**Document segment:**
■ ■ ■
Court Opinion

ID: 6367770
Source: CourtListenerOpinion
Date Created: 2022-06-24 23:42:44.914648+00
Date Added: 2024-06-11T15:49:53.372578
License: Public Domain

Dissenting Opinion by
Judge Mencer :
I respectfully dissent for three reasons:
(1) The medical testimony is equivocal and cannot, as a matter of law, support an award in favor of the claimant.
Clamant must show a causal connection between his work and his hernia and, where this causal connection is not obvious, this connection must be established by unequivocal medical testimony. Hudack v. Workmen’s Compensation Appeal Board, 32 Pa. Commonwealth Ct. 508, 379 A.2d 1074 (1977); Heffer v. *309GAF Corp., 29 Pa. Commonwealth Ct. 365, 370 A.2d 1254 (1977).
Here, there is no question that the connection is not obvious. Claimant himself admits, and the referee found, that claimant did not experience any symptom that would indicate that he had sustained an injury in the course of employment.
Courts of this Commonwealth have previously held that medical opinions such as “could have,” Florig v. Sears, Roebuck & Co., 388 Pa. 419, 130 A.2d 445 (1957); “highly possible,” DiFazio v. J. G. Brill Co., 133 Pa. Superior Ct. 576, 3 A.2d 216 (1938); “probably was,” Bonaduce v. Transcontinental Gas Pipe Line Corp., 190 Pa. Superior Ct. 319, 154 A.2d 298 (1959); and “probably a cause and effect relationship,” McMahon v. Young, 442 Pa. 484, 276 A.2d 534 (1971), were legally insufficient to constitute equivocal testimony.
■ ■ ■
**Exercises:**
(A) Which judge wrote the dissenting opinion?
(B) Write the next part of the dissenting opinion, starting after its last sentence.
The stored data is not needed for anything here.

**Stored data:**
■ ■ ■
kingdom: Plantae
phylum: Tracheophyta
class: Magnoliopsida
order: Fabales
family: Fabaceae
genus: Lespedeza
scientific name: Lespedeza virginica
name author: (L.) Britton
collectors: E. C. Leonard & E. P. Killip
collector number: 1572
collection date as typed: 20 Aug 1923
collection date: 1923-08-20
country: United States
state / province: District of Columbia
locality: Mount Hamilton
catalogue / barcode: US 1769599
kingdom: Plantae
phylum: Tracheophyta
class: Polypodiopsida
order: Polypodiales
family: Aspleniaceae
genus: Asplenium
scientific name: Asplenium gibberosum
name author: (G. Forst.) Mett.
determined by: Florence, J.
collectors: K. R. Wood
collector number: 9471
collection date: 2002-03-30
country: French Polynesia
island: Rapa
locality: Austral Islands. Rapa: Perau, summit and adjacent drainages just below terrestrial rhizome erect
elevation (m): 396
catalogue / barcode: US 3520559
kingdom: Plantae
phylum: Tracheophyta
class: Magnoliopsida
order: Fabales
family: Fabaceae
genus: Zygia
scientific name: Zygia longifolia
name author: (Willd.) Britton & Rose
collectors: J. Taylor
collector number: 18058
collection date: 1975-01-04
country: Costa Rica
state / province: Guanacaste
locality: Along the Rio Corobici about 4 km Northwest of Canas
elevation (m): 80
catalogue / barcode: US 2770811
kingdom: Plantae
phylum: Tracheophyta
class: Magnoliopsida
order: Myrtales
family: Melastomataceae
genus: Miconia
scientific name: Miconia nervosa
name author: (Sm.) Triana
■ ■ ■
**Answers by item:**
(A) Judge Mencer

(B)
In Ricciardi v. Workmen’s Compensation Appeal Board, 34 Pa. Commonwealth Ct. 316, 383 A.2d 571 (1978), claimant’s doctor, responding to a question by claimant’s counsel as to whether the cause of the injury was the incident at work, replied, “Yes, it could be.” This was held to be legally insufficient to support the “unequivocal” standard.
In the instant case, the doctor, at best, says that a cause-and-effect relationship “could be established.” Moreover, the doctor is willing to give the patient the “benefit of the doubt,” which would “seemingly make this a work related incident.”
These words can in no way be construed as unequivocal. The “benefit of the doubt” standard is clearly not legally competent evidence to show that the result in question came from the cause alleged. At best, it is a mere probability; it should not be deemed by this Court as unequivocal.
*310(2) The Board remanded the ease solely for the referee to apply the correct standard of law. The referee had no power to change any facts, especially since the referee took no new additional evidence.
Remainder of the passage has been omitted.